Mortgage lenders use a variety of factors to calculate how much you can borrow, including:
- Your income: This is the most important factor, as lenders want to ensure you can repay your mortgage. They will look at your gross income (your salary before tax) and your net income (your salary after tax)
- Your outgoings: This includes monthly expenses, such as rent or mortgage payments, bills, debt repayments, and groceries. Lenders will want to make sure that you have enough money left over each month to cover your mortgage repayments
- Your deposit: This is the amount of money you will need to put down as a down payment on your property. The larger your deposit, the less you will need to borrow, and the lower your monthly repayments will be
- Your credit score: This is a number that lenders use to assess your creditworthiness. A higher credit score means that you are considered to be a lower-risk borrower and you may be able to get a better deal on your mortgage
- The type of mortgage you apply for: Different types of mortgages are available, with different terms and conditions. Some mortgages are more suitable for people with lower incomes or larger debts
- The property you want to buy: The value of the property you want to buy will affect how much you can borrow.
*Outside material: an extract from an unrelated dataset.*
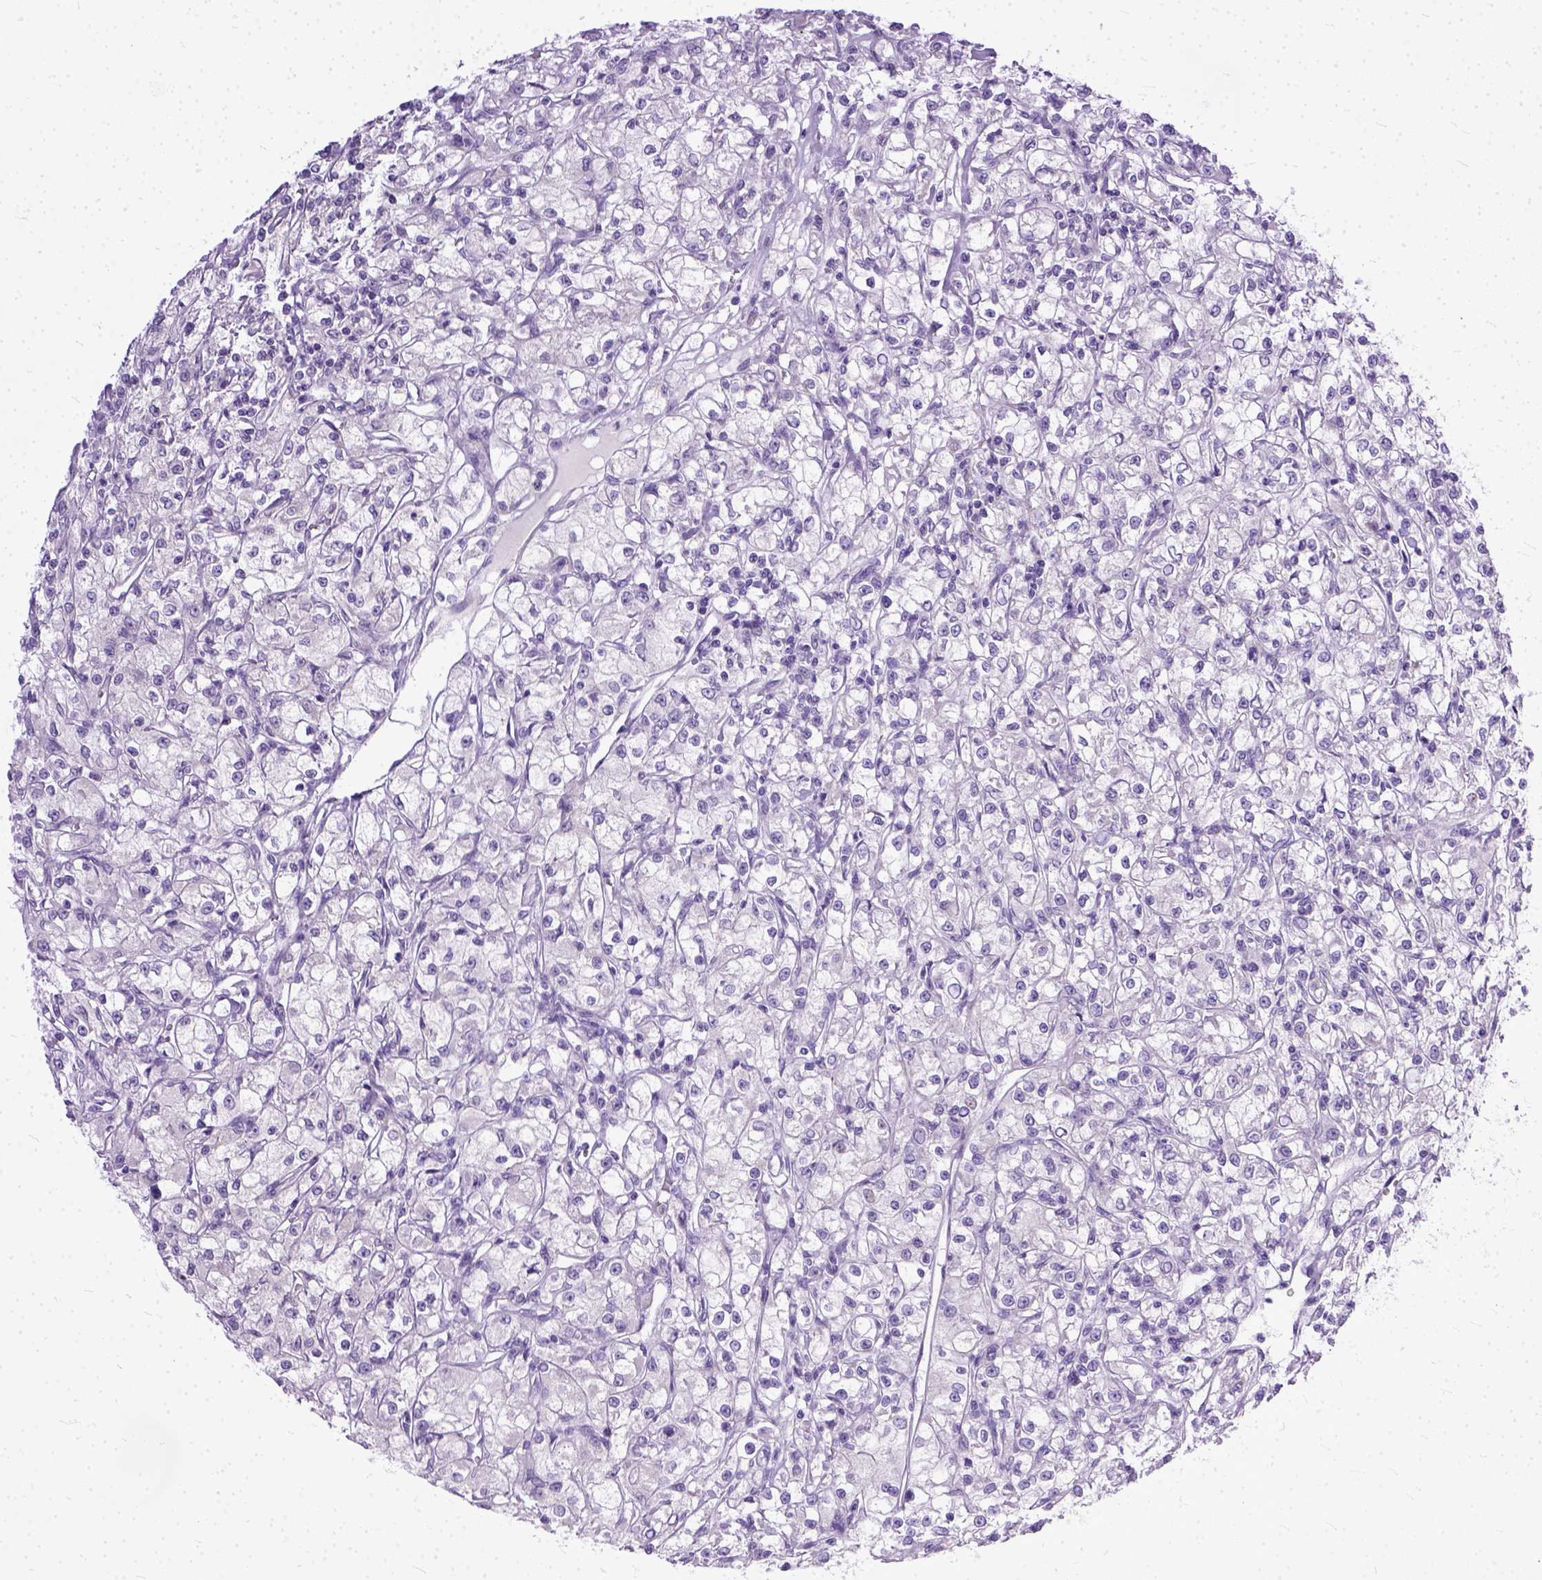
{"staining": {"intensity": "negative", "quantity": "none", "location": "none"}, "tissue": "renal cancer", "cell_type": "Tumor cells", "image_type": "cancer", "snomed": [{"axis": "morphology", "description": "Adenocarcinoma, NOS"}, {"axis": "topography", "description": "Kidney"}], "caption": "A photomicrograph of human renal cancer (adenocarcinoma) is negative for staining in tumor cells.", "gene": "TCEAL7", "patient": {"sex": "female", "age": 59}}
Lenders will usually only lend you up to a certain percentage of the property’s value
Once you have applied for a mortgage, the lender will assess your application and decide how much they will lend you. They will consider all of the factors listed above and any other information you have provided.
It is important to remember that the amount you can borrow will depend on your circumstances. If you are unsure how much you can borrow, speaking to a mortgage advisor is always best. They will be able to help you understand the different types of mortgages available and advise you on the best option.